Accurate Estimation of Mutual Information in High Dimensional Data
Eslam Abdelaleem, K. Michael Martini, Ilya Nemenman
TL;DR
This work tackles the challenge of accurately estimating the mutual information $I(X;Y)$ in high-dimensional, undersampled settings. It proposes a practical estimation protocol with explicit consistency checks, confidence intervals, and a generalized critic family including probabilistic VSIB variants, enabling reliable inference even when data exhibit complex nonlinear dependencies. The authors show that reliable MI estimation is achievable when the dependence is captured in a low-dimensional latent space, the critic is expressive enough, and the dataset sufficiently samples that latent structure, aided by max-test stopping and subsampling-extrapolation techniques.

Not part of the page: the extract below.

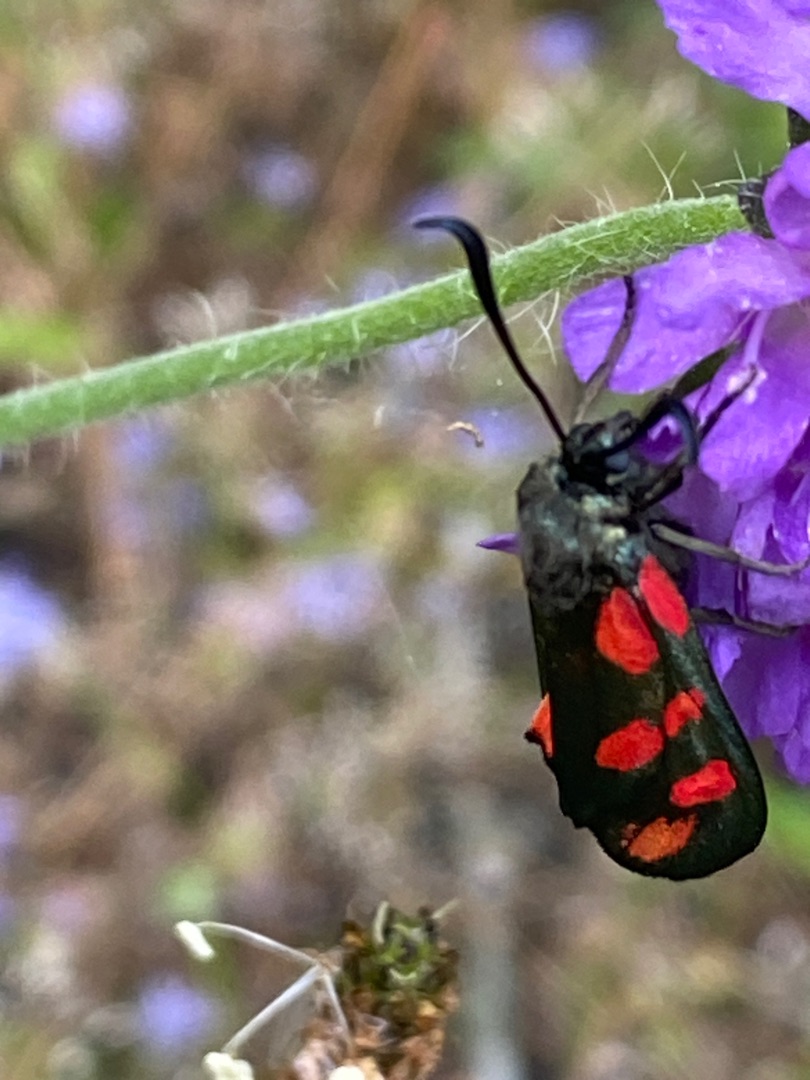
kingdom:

Across synthetic benchmarks and a real-world MNIST-based case, the methodology matches or surpasses existing estimators while providing quantified uncertainty, thereby broadening the practical applicability of neural MI estimators in scientific research.
Abstract
Mutual information (MI) is a fundamental measure of statistical dependence between two variables, yet accurate estimation from finite data remains notoriously difficult. No estimator is universally reliable, and common approaches fail in the high-dimensional, undersampled regimes typical of modern experiments. Recent machine learning-based estimators show promise, but their accuracy depends sensitively on dataset size, structure, and hyperparameters, with no accepted tests to detect failures. We close these gaps through a systematic evaluation of classical and neural MI estimators across standard benchmarks and new synthetic datasets tailored to challenging high-dimensional, undersampled regimes. We contribute: (i) a practical protocol for reliable MI estimation with explicit checks for statistical consistency; (ii) confidence intervals (error bars around estimates) that existing neural MI estimator do not provide; and (iii) a new class of probabilistic critics designed for high-dimensional, high-information settings. We demonstrate the effectiveness of our protocol with computational experiments, showing that it consistently matches or surpasses existing methods while uniquely quantifying its own reliability. We show that reliable MI estimation is sometimes achievable even in severely undersampled, high-dimensional datasets, provided they admit accurate low-dimensional representations. This broadens the scope of applicability of neural MI estimators and clarifies when such estimators can be trusted.